Limitations & Future Work

  • Ours acknowledges: The study is limited to Featherweight C (no pointers, structs, or concurrency); only \(\mathbb{S}\) and \(\mathbb{K}\) systems were used; CoT prompt templates were not extensively searched.
  • Potentially underestimated reasoning: Since models used zero/one-shot without few-shot rule instruction or fine-tuning, the conclusion that "LLMs don't understand rules" should be read as "LLMs do not automatically reason by rules in prompt-only settings."
  • Future Directions: (1) Fine-tuning rules into weights to see if swap can be overridden; (2) Using RL with "rule consistency rewards" for PredTrace; (3) Extending the benchmark to custom DSLs (e.g., SQL dialects) to test rule-switching in compliance scenarios.
  • Fuzzer dataset bias: Fuzzer-Generated programs might fall outside natural code distributions, meaning swap failures on Fuzzer data might reflect OOD robustness rather than failures in rule tracking.
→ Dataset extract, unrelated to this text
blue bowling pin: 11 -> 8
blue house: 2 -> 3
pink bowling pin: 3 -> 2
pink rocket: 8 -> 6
  • Comparison with CRUXEval/LiveCodeBench: While those measure execution on "standard Python/C++," this study measures "switching to new rules." High scores on standard benchmarks may largely be prior-reuse; the two must be combined to fully characterize LLM code capability.
  • Comparison with Counterfactual Reasoning: NL counterfactuals often use coarse, non-mechanical perturbations. This study uses formal semantics for precise symbolic replacement and automated ground-truth verification via K-framework.

Rating

  • Novelty: ⭐⭐⭐⭐⭐ Using formal semantics as a probe for LLM reasoning is unique; the Swap/Obf contrast is clever.
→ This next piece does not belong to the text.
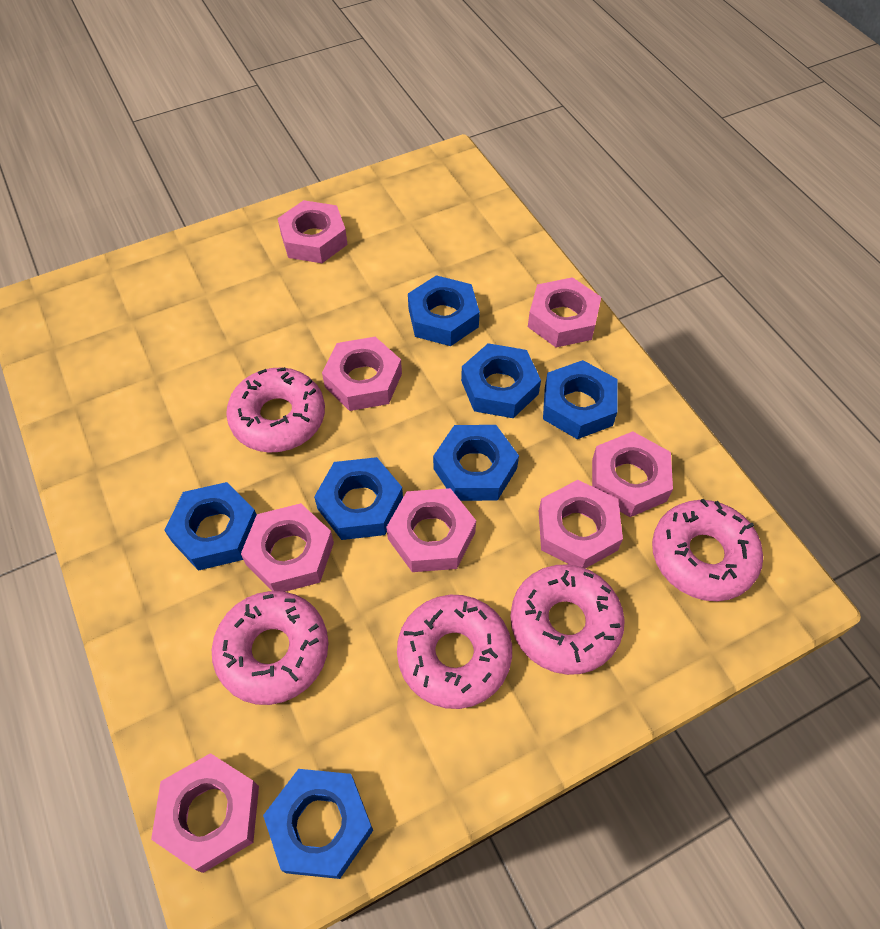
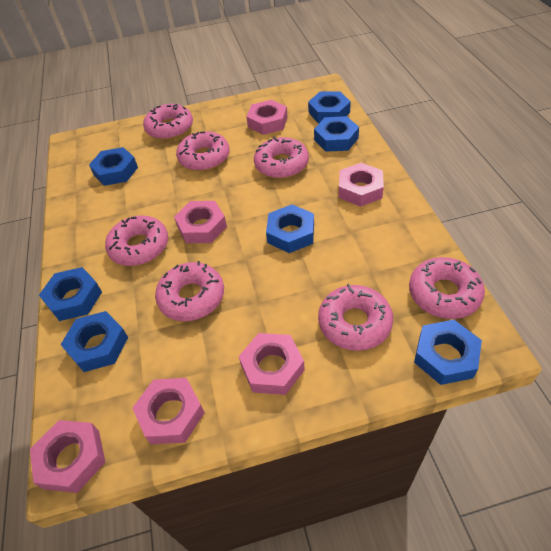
pink donut: 5 -> 7
pink nut: 8 -> 6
  • Experimental Thoroughness: ⭐⭐⭐⭐⭐ 11 models × 2 formalisms × 3 perturbations × 3 datasets × 3 tasks, with detailed attribution.
  • Writing Quality: ⭐⭐⭐⭐ High notation density, but primered well with clearly numbered hypotheses.
  • Value: ⭐⭐⭐⭐⭐ Provides a mechanically verifiable template for answering "Does the LLM actually reason?" PLSemanticsBench could become a standard for tracking rule-following abilities.